さて、「序章 現代社会はどこに向かうかー高原の見晴らしを切り開くこと」における現状認識と論理展開についてだが、僕が放送大学で受講した魚住孝志教授による『哲学・思想を今考えるー歴史の中で』(放送大学教育振興会 2018.3.20発行)とそっくりなのが引っかかっている。それは、BC600年から0年に、ギリシャで自然哲学、中国で諸子百家、インドで仏教、キリスト教の原型である古代ユダヤ教がほぼ同時に生まれたというヤスパースの「枢軸時代」理論に始まり、その後の人類は右肩上がりの進歩を遂げたが、20世紀後半に至り情報化、消費化社会が極まり、環境、資源、廃棄の面で地球の有限性という壁に当たっている、というものだ。この情況の中で、魚住氏はアメリカ先住民の思想に、本書の見田氏はアマゾンのピダパンという民族の生き方に、どちらも自然との共生から学ぶべきという。どうしてこれほどまでに相似しているのか不思議である。
内容は、一章で、日本の青年たちの価値が、シンプル化、素朴化、ナチュラル化の方向に動いている。二章で、フランスでは「非常に幸福」と感じている青年たちが急速に増大している。これを踏まえて著者は、「高原期(成長ではなく定常という意味)に人間を形成した最初の世代たちが、理論による認識よりも先だってすでに、その生きられる感覚において、環境容量のこれ以上の拡大を必要とはしない方向で、無数の〈単純な至福〉たちの一斉に開花する高原として実現するという方向で生き始めているように思われる。」(P122引用)といい、この新しい「胚芽」に期待する。
最後に「補章 世界を変える2つの方法」で「コミューン(萌芽のことだろう)は小さいものでなければならない。権力をもたないものでなければならない。自由な個人が、自由に交歓するする集団として、あるいは関係のネットワークとして、ほかのさまざまな価値観と感覚をもつコミューンたちと、互い相犯さないものでなければならない。共存のルールをとおして、百花繚乱する高原のように全世界にひろがりわたってゆく、自由な連合体associationでなければならない。」(P154引用)と目標を提示する。

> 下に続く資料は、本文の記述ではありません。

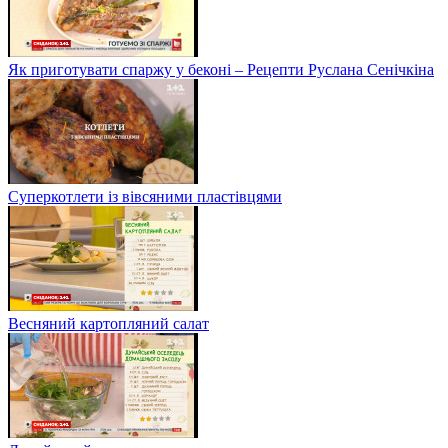
Як приготувати спаржу у беконі – Рецепти Руслана Сенічкіна
Суперкотлети із вівсяними пластівцями
Весняний картопляний салат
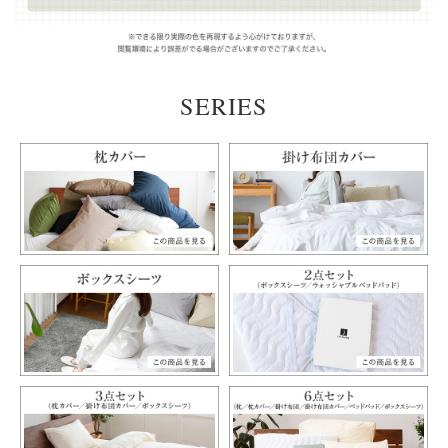
SERIES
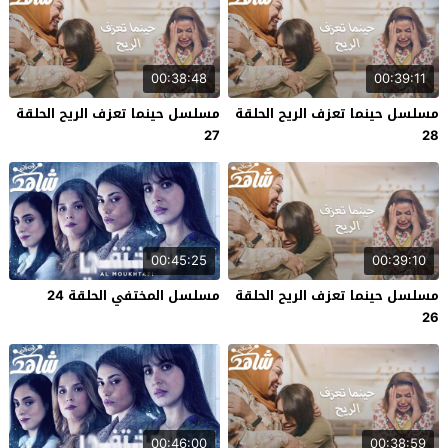
00:38:48
00:39:11
مسلسل حينما تعزف الريح الحلقة
مسلسل حينما تعزف الريح الحلقة
27
28
00:45:25
00:39:10
مسلسل حينما تعزف الريح الحلقة
مسلسل المختفي الحلقة 24
26
00:46:00
00:38:59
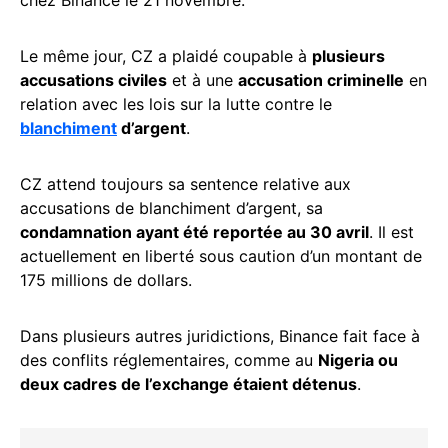
chez Binance le 21 novembre.
Le même jour, CZ a plaidé coupable à
plusieurs
accusations civiles
et à une
accusation criminelle
en
relation avec les lois sur la lutte contre le
blanchiment
d’argent
.
CZ attend toujours sa sentence relative aux
accusations de blanchiment d’argent, sa
condamnation ayant été reportée au 30 avril
. Il est
actuellement en liberté sous caution d’un montant de
175 millions de dollars.
Dans plusieurs autres juridictions, Binance fait face à
des conflits réglementaires, comme au
Nigeria ou
deux cadres de l’exchange étaient détenus
.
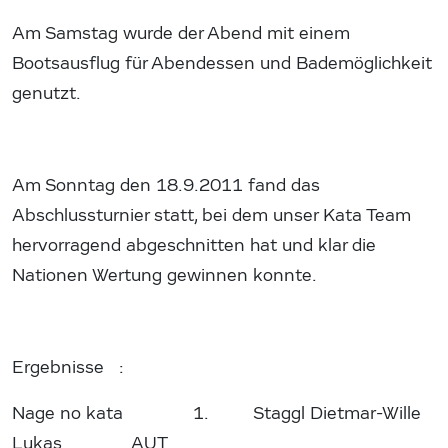
Am Samstag wurde der Abend mit einem
Bootsausflug für Abendessen und Bademöglichkeit
genutzt.
Am Sonntag den 18.9.2011 fand das
Abschlussturnier statt, bei dem unser Kata Team
hervorragend abgeschnitten hat und klar die
Nationen Wertung gewinnen konnte.
Ergebnisse :
Nage no kata 1. Staggl Dietmar-Wille
Lukas AUT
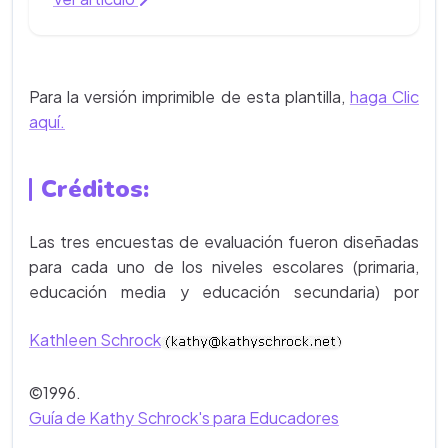
Para la versión imprimible de esta plantilla,
haga Clic
aquí.
Créditos:
Las tres encuestas de evaluación fueron diseñadas
para cada uno de los niveles escolares (primaria,
educación media y educación secundaria) por
Kathleen Schrock
©1996.
Guía de Kathy Schrock's para Educadores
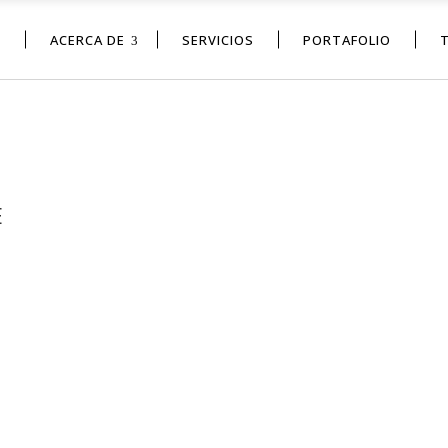
O
ACERCA DE
SERVICIOS
PORTAFOLIO
E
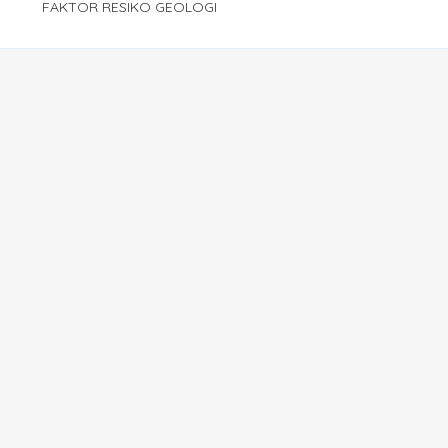
FAKTOR RESIKO GEOLOGI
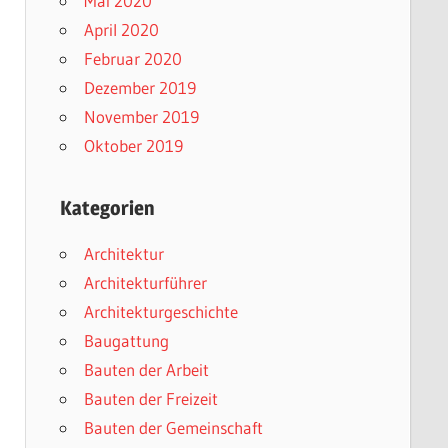
Mai 2020
April 2020
Februar 2020
Dezember 2019
November 2019
Oktober 2019
Kategorien
Architektur
Architekturführer
Architekturgeschichte
Baugattung
Bauten der Arbeit
Bauten der Freizeit
Bauten der Gemeinschaft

僕は、この目標社会の像に対して概ね異議なし!である。しかし、問題なのはここからではないかと思う。国益を巡る国家と国家が争い、会社や組織の存続、生活のために必死で働かなくてはならない、世界大から個人レベルまでにおける格差など、この今の現実にかかっている「霧」をどうやって晴らしたらよいのだろうか。理想を具現化するプロセスが見えない。
これまでこのブログを書きながら、僕も僕なりに「国民国家の黄昏」という現状認識のもと、「国家は開かれた方がいい、国家は無くなる方に向かうべき」だ。「人が人に対して権力的に振舞うことが極力少ない社会」・・などを考えてきた。しかし、現実に対していま一歩足りていないと考えている。